Cómo animar a los jóvenes a descubrir el libro

A pesar de lo que podía parecer, el continuo crecimiento escolar en Europa no ha traído consigo un "boom" de lectores. Se supone que quien estudia en la universidad leerá más. No es así en Francia: entre la población de 20 a 24 años, las compras de libros tienden, año tras año, a decrecer. Quizá es que el libro está muy caro -en realidad, no más caro que otros muchos productos-, pero no es eso. Tampoco se va mucho a las bibliotecas para solicitar libros en préstamo. Casi todos los bibliotecarios dicen lo mismo: la gente, sobre todo la gente joven, acude a las bibliotecas, pero para estudiar los propios libros de texto o los apuntes.

Una obligación desagradable

Hay quienes no pueden creerse todos esto. Sobre todo algunos padres. ¿Acaso no están los colegios mejor que nunca y los educadores muy concientizados de la conveniencia de la lectura? Punto importante, que conviene aclarar: no es que no exijan la lectura en los centros de enseñanza. Al contrario: se hace más que nunca. Pero esa exigencia, en lugar de convertir el leer en algo agradable, lo hace molesto. Consecuencia: cada vez encuentran los estudiantes más dificultades para entender cualquier libro. Por no hablar de manejar la bibliografía, de acudir a las fuentes. De eso, casi nada. Se lee el libro que hay que leer, utilitariamente para el examen. Queda como de otro planeta eso de encontrar placer en la lectura, de enfrascarse en el libro, de no poderlo dejar... Según un estudio realizado para el Ministerio de Cultura (15.000 entrevistas a ciudadanos mayores de 18 años), el 63% de los españoles no compra ningún libro al año. En el 17% de los hogares no hay ni un solo libro. La media, por hogar, es de 145. Dedica algún tiempo a la lectura el 56% de la población. El 42 no lee jamás, ni por una urgencia, ni una vez al año.

Datos proporcionados:
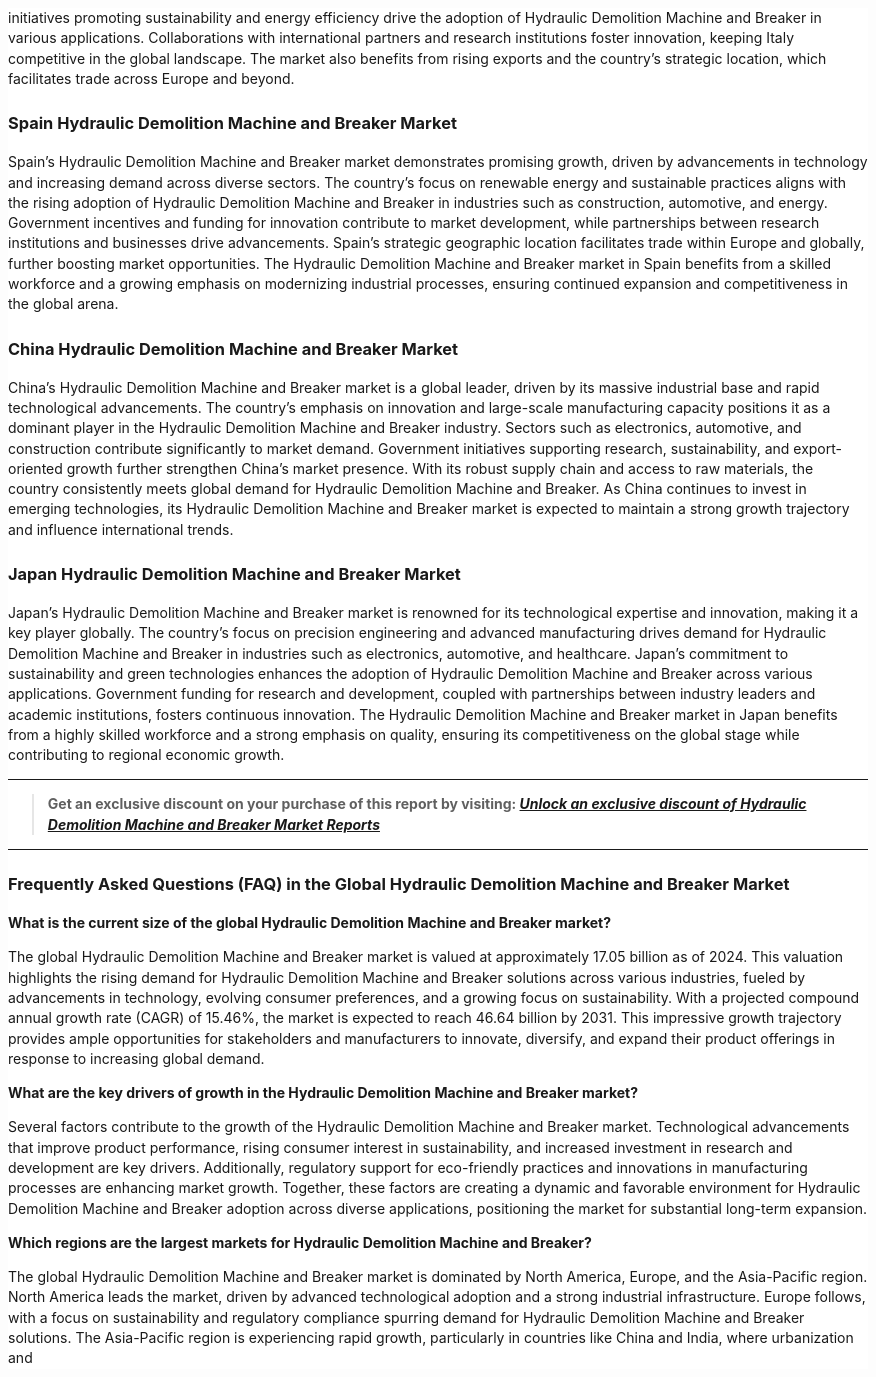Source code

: initiatives promoting sustainability and energy efficiency drive the adoption of Hydraulic Demolition Machine and Breaker in various applications. Collaborations with international partners and research institutions foster innovation, keeping Italy competitive in the global landscape. The market also benefits from rising exports and the country&rsquo;s strategic location, which facilitates trade across Europe and beyond.</p><h3>Spain Hydraulic Demolition Machine and Breaker Market</h3><p>Spain&rsquo;s Hydraulic Demolition Machine and Breaker market demonstrates promising growth, driven by advancements in technology and increasing demand across diverse sectors. The country&rsquo;s focus on renewable energy and sustainable practices aligns with the rising adoption of Hydraulic Demolition Machine and Breaker in industries such as construction, automotive, and energy. Government incentives and funding for innovation contribute to market development, while partnerships between research institutions and businesses drive advancements. Spain&rsquo;s strategic geographic location facilitates trade within Europe and globally, further boosting market opportunities. The Hydraulic Demolition Machine and Breaker market in Spain benefits from a skilled workforce and a growing emphasis on modernizing industrial processes, ensuring continued expansion and competitiveness in the global arena.</p><h3>China Hydraulic Demolition Machine and Breaker Market</h3><p>China&rsquo;s Hydraulic Demolition Machine and Breaker market is a global leader, driven by its massive industrial base and rapid technological advancements. The country&rsquo;s emphasis on innovation and large-scale manufacturing capacity positions it as a dominant player in the Hydraulic Demolition Machine and Breaker industry. Sectors such as electronics, automotive, and construction contribute significantly to market demand. Government initiatives supporting research, sustainability, and export-oriented growth further strengthen China&rsquo;s market presence. With its robust supply chain and access to raw materials, the country consistently meets global demand for Hydraulic Demolition Machine and Breaker. As China continues to invest in emerging technologies, its Hydraulic Demolition Machine and Breaker market is expected to maintain a strong growth trajectory and influence international trends.</p><h3>Japan Hydraulic Demolition Machine and Breaker Market</h3><p>Japan&rsquo;s Hydraulic Demolition Machine and Breaker market is renowned for its technological expertise and innovation, making it a key player globally. The country&rsquo;s focus on precision engineering and advanced manufacturing drives demand for Hydraulic Demolition Machine and Breaker in industries such as electronics, automotive, and healthcare. Japan&rsquo;s commitment to sustainability and green technologies enhances the adoption of Hydraulic Demolition Machine and Breaker across various applications. Government funding for research and development, coupled with partnerships between industry leaders and academic institutions, fosters continuous innovation. The Hydraulic Demolition Machine and Breaker market in Japan benefits from a highly skilled workforce and a strong emphasis on quality, ensuring its competitiveness on the global stage while contributing to regional economic growth.</p><hr /><blockquote><p><strong>Get an exclusive discount on your purchase of this report by visiting: <em><a href="://marketresearchpulse.com/ask-for-discount/142224?utm_source=Github&amp;utm_medium=021">Unlock an exclusive discount of Hydraulic Demolition Machine and Breaker Market Reports</a></em>&nbsp;</strong></p></blockquote><hr /><h3>Frequently Asked Questions (FAQ) in the Global Hydraulic Demolition Machine and Breaker Market</h3><p><strong>What is the current size of the global Hydraulic Demolition Machine and Breaker market?</strong></p><p>The global Hydraulic Demolition Machine and Breaker market is valued at approximately 17.05 billion as of 2024. This valuation highlights the rising demand for Hydraulic Demolition Machine and Breaker solutions across various industries, fueled by advancements in technology, evolving consumer preferences, and a growing focus on sustainability. With a projected compound annual growth rate (CAGR) of 15.46%, the market is expected to reach 46.64 billion by 2031. This impressive growth trajectory provides ample opportunities for stakeholders and manufacturers to innovate, diversify, and expand their product offerings in response to increasing global demand.</p><p><strong>What are the key drivers of growth in the Hydraulic Demolition Machine and Breaker market?</strong></p><p>Several factors contribute to the growth of the Hydraulic Demolition Machine and Breaker market. Technological advancements that improve product performance, rising consumer interest in sustainability, and increased investment in research and development are key drivers. Additionally, regulatory support for eco-friendly practices and innovations in manufacturing processes are enhancing market growth. Together, these factors are creating a dynamic and favorable environment for Hydraulic Demolition Machine and Breaker adoption across diverse applications, positioning the market for substantial long-term expansion.</p><p><strong>Which regions are the largest markets for Hydraulic Demolition Machine and Breaker?</strong></p><p>The global Hydraulic Demolition Machine and Breaker market is dominated by North America, Europe, and the Asia-Pacific region. North America leads the market, driven by advanced technological adoption and a strong industrial infrastructure. Europe follows, with a focus on sustainability and regulatory compliance spurring demand for Hydraulic Demolition Machine and Breaker solutions. The Asia-Pacific region is experiencing rapid growth, particularly in countries like China and India, where urbanization and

Comprueba tu comprensión:
A. Transcribe del texto sobre los jóvenes y la lectura el pasaje que va de "A pesar de lo" a "o los apuntes.".
B. Prolonga el texto sobre los jóvenes y la lectura a partir del punto en que termina.

Lista de respuestas:
A.
A pesar de lo que podía parecer, el continuo crecimiento escolar en Europa no ha traído consigo un "boom" de lectores. Se supone que quien estudia en la universidad leerá más. No es así en Francia: entre la población de 20 a 24 años, las compras de libros tienden, año tras año, a decrecer. Quizá es que el libro está muy caro -en realidad, no más caro que otros muchos productos-, pero no es eso. Tampoco se va mucho a las bibliotecas para solicitar libros en préstamo. Casi todos los bibliotecarios dicen lo mismo: la gente, sobre todo la gente joven, acude a las bibliotecas, pero para estudiar los propios libros de texto o los apuntes.

B.
Quejas de las bibliotecas

Para que se vea que la homogeneidad de la cultura es hoy un hecho -de la cultura en sentido antropológico- compárese el dato anterior con el que ha hecho público la industria editorial norteamericana, según refiere The Economist: el 60% de los hogares norteamericanos no compra ni siguiera un libro al año. Un estudio de 1894 descubrió que un tercio de los adultos norteamericanos es incapaz de leer por encima del nivel de un alumno de 14 años. Y el porcentaje de quienes pueden leer, pero -de hecho- no leen nunca, llega al 40%. Esta crisis de lectura se nota también en las bibliotecas, según señala The Economist (7-III-92) a propósito del Reino Unido. Había sido siempre un país de bibliotecas públicas, y aún existen 4.783, con un préstamo de diez libros al año por persona. Pero la gente empieza a leer menos. Vista la menor eficacia, reciben menos financiación. Lo cual repercute en una oferta peor. Que incrementa el número de los que dejan la complicada tarea de leer. Un caso más del círculo vicioso. El mal es general y el diagnóstico casi siempre el mismo: una especie de desgano, como de incapacidad para mantener el hábito de recorrer con los ojos un texto impreso. La escolaridad ha aumentado en todas partes. En muchos países está escolarizado el cien por cien de la población hasta los 16 años. Por lo menos diez años del mejor tiempo de la vida para poder aficionarse a leer. Y, sin embargo, no.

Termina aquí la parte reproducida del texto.